Desethylation of chloroquine is catalyzed in part by CYP 3A4 and 2C8, the former inhibited by both PIs and efavirenz and the latter by efavirenz, while relying also on nonenzymatic processes that govern drug disposition [8, 14, 15]. The observed difference in efavirenz-containing but not PI-containing regimens therefore suggests a role of other, non–CYP-mediated mechanisms, such as hepatic or renal drug transporter effects.

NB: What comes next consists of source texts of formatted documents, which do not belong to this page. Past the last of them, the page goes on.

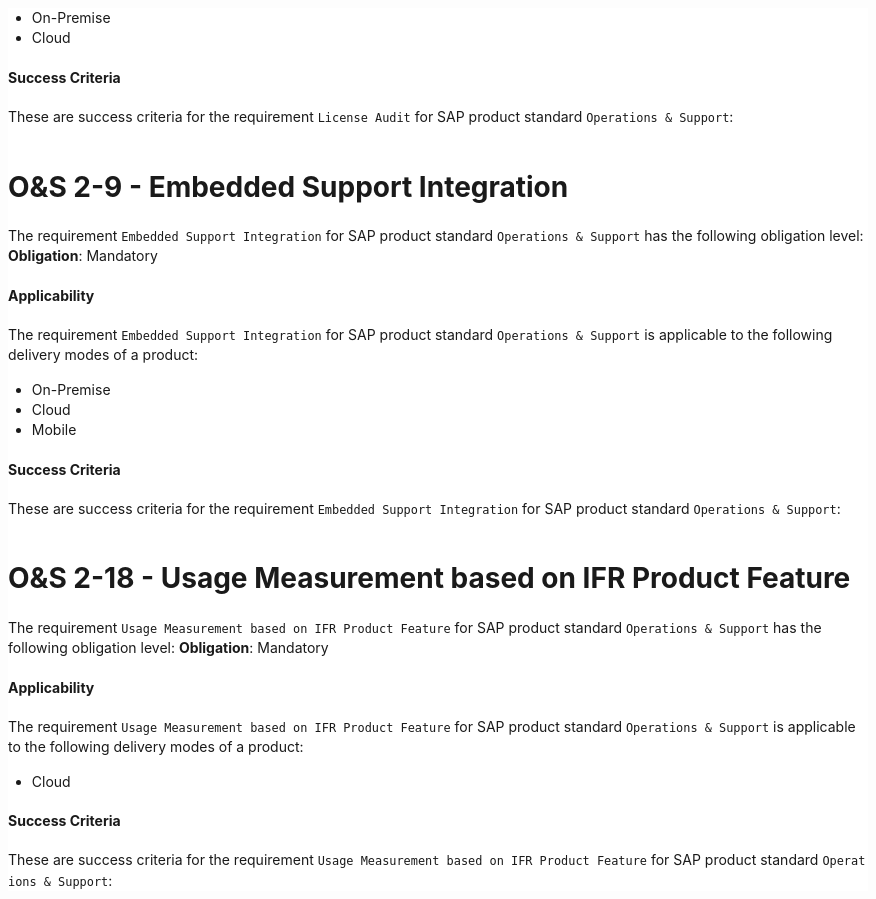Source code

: - On-Premise
- Cloud



#### Success Criteria

These are success criteria for the requirement `License Audit` for SAP product standard `Operations & Support`:




# O&S 2-9 - Embedded Support Integration

The requirement `Embedded Support Integration` for SAP product standard `Operations & Support` has the following obligation level: **Obligation**: Mandatory




#### Applicability

The requirement `Embedded Support Integration` for SAP product standard `Operations & Support` is applicable to the following delivery modes of a product:

- On-Premise
- Cloud
- Mobile



#### Success Criteria

These are success criteria for the requirement `Embedded Support Integration` for SAP product standard `Operations & Support`:




# O&S 2-18 - Usage Measurement based on IFR Product Feature

The requirement `Usage Measurement based on IFR Product Feature` for SAP product standard `Operations & Support` has the following obligation level: **Obligation**: Mandatory




#### Applicability

The requirement `Usage Measurement based on IFR Product Feature` for SAP product standard `Operations & Support` is applicable to the following delivery modes of a product:

- Cloud



#### Success Criteria

These are success criteria for the requirement `Usage Measurement based on IFR Product Feature` for SAP product standard `Operations & Support`:
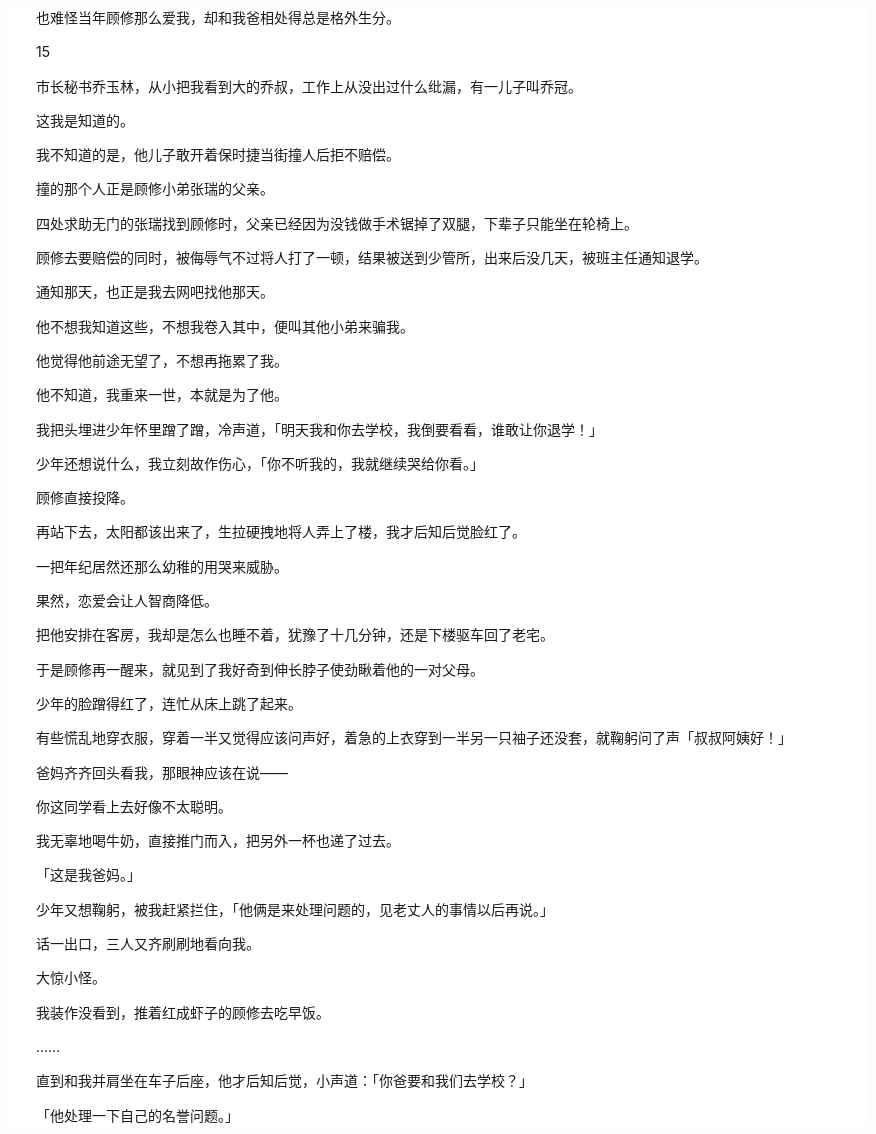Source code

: &emsp;&emsp;也难怪当年顾修那么爱我，却和我爸相处得总是格外生分。  
  
&emsp;&emsp;15   
  
&emsp;&emsp;市长秘书乔玉林，从小把我看到大的乔叔，工作上从没出过什么纰漏，有一儿子叫乔冠。  
  
&emsp;&emsp;这我是知道的。  
  
&emsp;&emsp;我不知道的是，他儿子敢开着保时捷当街撞人后拒不赔偿。  
  
&emsp;&emsp;撞的那个人正是顾修小弟张瑞的父亲。  
  
&emsp;&emsp;四处求助无门的张瑞找到顾修时，父亲已经因为没钱做手术锯掉了双腿，下辈子只能坐在轮椅上。  
  
&emsp;&emsp;顾修去要赔偿的同时，被侮辱气不过将人打了一顿，结果被送到少管所，出来后没几天，被班主任通知退学。  
  
&emsp;&emsp;通知那天，也正是我去网吧找他那天。  
  
&emsp;&emsp;他不想我知道这些，不想我卷入其中，便叫其他小弟来骗我。  
  
&emsp;&emsp;他觉得他前途无望了，不想再拖累了我。  
  
&emsp;&emsp;他不知道，我重来一世，本就是为了他。  
  
&emsp;&emsp;我把头埋进少年怀里蹭了蹭，冷声道，「明天我和你去学校，我倒要看看，谁敢让你退学！」  
  
&emsp;&emsp;少年还想说什么，我立刻故作伤心，「你不听我的，我就继续哭给你看。」  
  
&emsp;&emsp;顾修直接投降。  
  
&emsp;&emsp;再站下去，太阳都该出来了，生拉硬拽地将人弄上了楼，我才后知后觉脸红了。  
  
&emsp;&emsp;一把年纪居然还那么幼稚的用哭来威胁。  
  
&emsp;&emsp;果然，恋爱会让人智商降低。  
  
&emsp;&emsp;把他安排在客房，我却是怎么也睡不着，犹豫了十几分钟，还是下楼驱车回了老宅。  
  
&emsp;&emsp;于是顾修再一醒来，就见到了我好奇到伸长脖子使劲瞅着他的一对父母。  
  
&emsp;&emsp;少年的脸蹭得红了，连忙从床上跳了起来。  
  
&emsp;&emsp;有些慌乱地穿衣服，穿着一半又觉得应该问声好，着急的上衣穿到一半另一只袖子还没套，就鞠躬问了声「叔叔阿姨好！」  
  
&emsp;&emsp;爸妈齐齐回头看我，那眼神应该在说——  
  
&emsp;&emsp;你这同学看上去好像不太聪明。  
  
&emsp;&emsp;我无辜地喝牛奶，直接推门而入，把另外一杯也递了过去。  
  
&emsp;&emsp;「这是我爸妈。」  
  
&emsp;&emsp;少年又想鞠躬，被我赶紧拦住，「他俩是来处理问题的，见老丈人的事情以后再说。」  
  
&emsp;&emsp;话一出口，三人又齐刷刷地看向我。  
  
&emsp;&emsp;大惊小怪。  
  
&emsp;&emsp;我装作没看到，推着红成虾子的顾修去吃早饭。  
  
&emsp;&emsp;……  
  
&emsp;&emsp;直到和我并肩坐在车子后座，他才后知后觉，小声道：「你爸要和我们去学校？」  
  
&emsp;&emsp;「他处理一下自己的名誉问题。」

There were limitations to the study design. The results presented here apply only to the dose of chloroquine used in the trial, 150 mg base daily, which is between the World Health Organization recommended adult dosages for antimalarial prophylaxis (300 mg base weekly) and treatment (25 mg/kg base over 3 days) and comparable to those used to treat rheumatologic diseases (eg, 150 mg base once to twice daily). The low dose of chloroquine relative to the malaria treatment dose may have reduced the sensitivity of the study to detect changes in concentrations among groups, although the direction of change is unlikely to be affected by dose. We did not assess the pharmacokinetic impact of chloroquine on ART. Chloroquine was administered to adults with HIV infection who did not have malaria limiting generalizability to other populations. A strength of the study design was inclusion of a concurrent control group not taking ART.

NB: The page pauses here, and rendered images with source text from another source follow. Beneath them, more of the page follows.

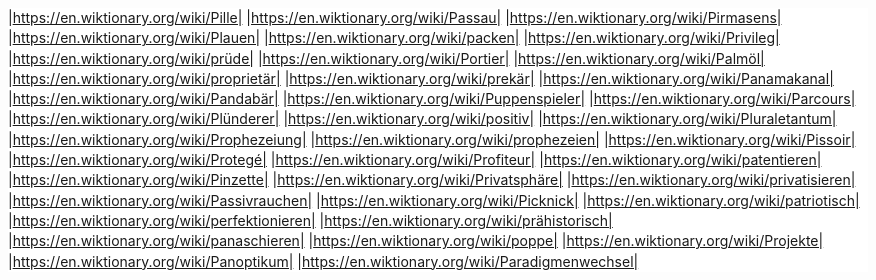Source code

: |https://en.wiktionary.org/wiki/Pille|
|https://en.wiktionary.org/wiki/Passau|
|https://en.wiktionary.org/wiki/Pirmasens|
|https://en.wiktionary.org/wiki/Plauen|
|https://en.wiktionary.org/wiki/packen|
|https://en.wiktionary.org/wiki/Privileg|
|https://en.wiktionary.org/wiki/prüde|
|https://en.wiktionary.org/wiki/Portier|
|https://en.wiktionary.org/wiki/Palmöl|
|https://en.wiktionary.org/wiki/proprietär|
|https://en.wiktionary.org/wiki/prekär|
|https://en.wiktionary.org/wiki/Panamakanal|
|https://en.wiktionary.org/wiki/Pandabär|
|https://en.wiktionary.org/wiki/Puppenspieler|
|https://en.wiktionary.org/wiki/Parcours|
|https://en.wiktionary.org/wiki/Plünderer|
|https://en.wiktionary.org/wiki/positiv|
|https://en.wiktionary.org/wiki/Pluraletantum|
|https://en.wiktionary.org/wiki/Prophezeiung|
|https://en.wiktionary.org/wiki/prophezeien|
|https://en.wiktionary.org/wiki/Pissoir|
|https://en.wiktionary.org/wiki/Protegé|
|https://en.wiktionary.org/wiki/Profiteur|
|https://en.wiktionary.org/wiki/patentieren|
|https://en.wiktionary.org/wiki/Pinzette|
|https://en.wiktionary.org/wiki/Privatsphäre|
|https://en.wiktionary.org/wiki/privatisieren|
|https://en.wiktionary.org/wiki/Passivrauchen|
|https://en.wiktionary.org/wiki/Picknick|
|https://en.wiktionary.org/wiki/patriotisch|
|https://en.wiktionary.org/wiki/perfektionieren|
|https://en.wiktionary.org/wiki/prähistorisch|
|https://en.wiktionary.org/wiki/panaschieren|
|https://en.wiktionary.org/wiki/poppe|
|https://en.wiktionary.org/wiki/Projekte|
|https://en.wiktionary.org/wiki/Panoptikum|
|https://en.wiktionary.org/wiki/Paradigmenwechsel|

To the best of our knowledge, this is the first reported study of pharmacokinetic interactions between chloroquine and ART. Coadministration of chloroquine at a dosage of 150 mg base daily with ART was well tolerated, and chloroquine disposition was not significantly impaired. Future drug-drug interaction studies using malaria treatment and prevention doses of chloroquine in HIV-infected individuals receiving ART would be further informative.
Notes
Financial support. This work was supported by the AIDS Clinical Trial Group (grant UMI AI068636), the National Institute of General Medical Sciences (grant T32-GM-066691 to M. M. I.), the Sherrilyn and Ken Fisher Center for Environmental Infectious Diseases, Division of Infectious Diseases, Johns Hopkins University School of Medicine (support to M. M. I.), and the Wellcome Trust of Great Britain (support to the Mahidol-Oxford Tropical Medicine Research Unit).
Acknowledgments. We thank the study volunteers, as well as Linda Boone and Ellyn Sherman of the AIDS Clinical Trial Group Leadership and Operations Center, Boston, Massachusetts, and Kyle Whitson and Alex Benns of the Biomedical Research Institute, Rockville, Maryland, for their logistical support. We also thank Noreen Hynes, MD, MPH, director of the Johns Hopkins University School of Medicine Travel and Tropical Medicine Clinic, for her review of and comments on the manuscript.
Potential conflicts of interest. M. M. L. has received grant support from Gilead. J. T. reports grants paid to his institution from the Wellcome Trust and the Bill & Melinda Gates Foundation. C. F. reports serving as a paid consultant for Merck, GlaxoSmithKline, ViiV Healthcare, Cipla, Janssen Pharmaceuticals, and Mylan Pharmaceuticals. All other authors report no potential conflicts of interest. All authors have submitted the ICMJE Form for Disclosure of Potential Conflicts of Interest. Conflicts that the editors consider relevant to the content of the manuscript have been disclosed.